|Oct/Nov 2009 Poetry|
Venice in Summer
Gondola is tied up to its painted pole.
Brown sludge drifts idly by.
The gondolier is upstairs screwing
the butcher's wife.
Tourist won't be satisfied
until he's been poled around the city,
waits beside the bobbing boat
for its owner to return.
It's Venice on a summer's day:
torrid sex, sweaty impatience.
A rat crawls from a crevasse in the crumbling stone,
the third of this triumvirate.
Anna, Let Me Introduce Some More of Me to You
The sun's not even the sun as yet,
just this gray shapelessness on the horizon
hauling its own escaping light back with its nets.
Some kingfishers roll their eyes at a sudden
movement in the mud.
A trawler nudges away from the dock,
a few men on deck, some with coffee
gladly blistering their palms, some with
bent heads, hands asleep in their pockets,
while those too old to man the vessels these days
sadly sail the benches.
There's a time between this happening and the
rest of the town rousing itself awake,
when I arrive with pole and creel and sandworms.

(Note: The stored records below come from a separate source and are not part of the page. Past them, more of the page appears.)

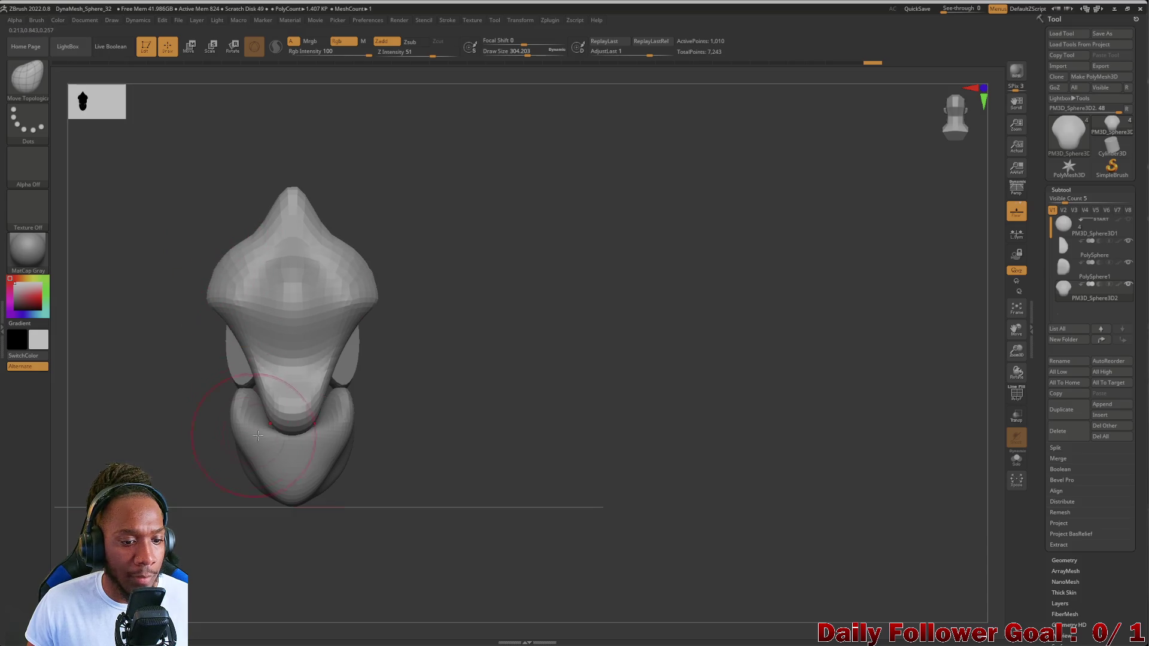
mouse_move(258, 435)
right_mouse_down()
mouse_move(161, 397)
mouse_move(213, 431)
mouse_move(200, 398)
mouse_move(107, 410)
right_mouse_up()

I am alone but not lonely.
The fishermen have gone out to sea
and the old men drift into sorrowful sleep,
and there's these minutes you can think of
when you think of me, a time of gray shadow
and shape that begin to separate at last,
that even scrape up, from the penurious light,
the barest hint of color.
I drape my legs over the side of the wooden jetty.
Minnows stir silver at my feet.
I have this world to myself.
Its air is still. Its sky so close,
I wear it like a sweater.
Remember me like this, damp and cold,
with my line dangling.
Remember me slowly coming into focus
but nothing of you on my hook as yet.
I spied a copperhead coiled up on a dead limb
floating in brown water.
I held my scream like hands around a pine bat
bracing for the bunt.
I moved nervously down the slope of the bank
for a clearer view of his dark patterned skin.
His flat head drifted upward at my approach,
one dark eye turned toward me.
A black wake of current idled between us,
rippling tree shadow also crouched and ready to spring.
He slowly sized me up as bigger than a frog, a swamp hare,
so he unreeled himself, slid into the water.
The tree limb rocked at his departure, like a snake itself
in fading light, taut and humming like my nerves.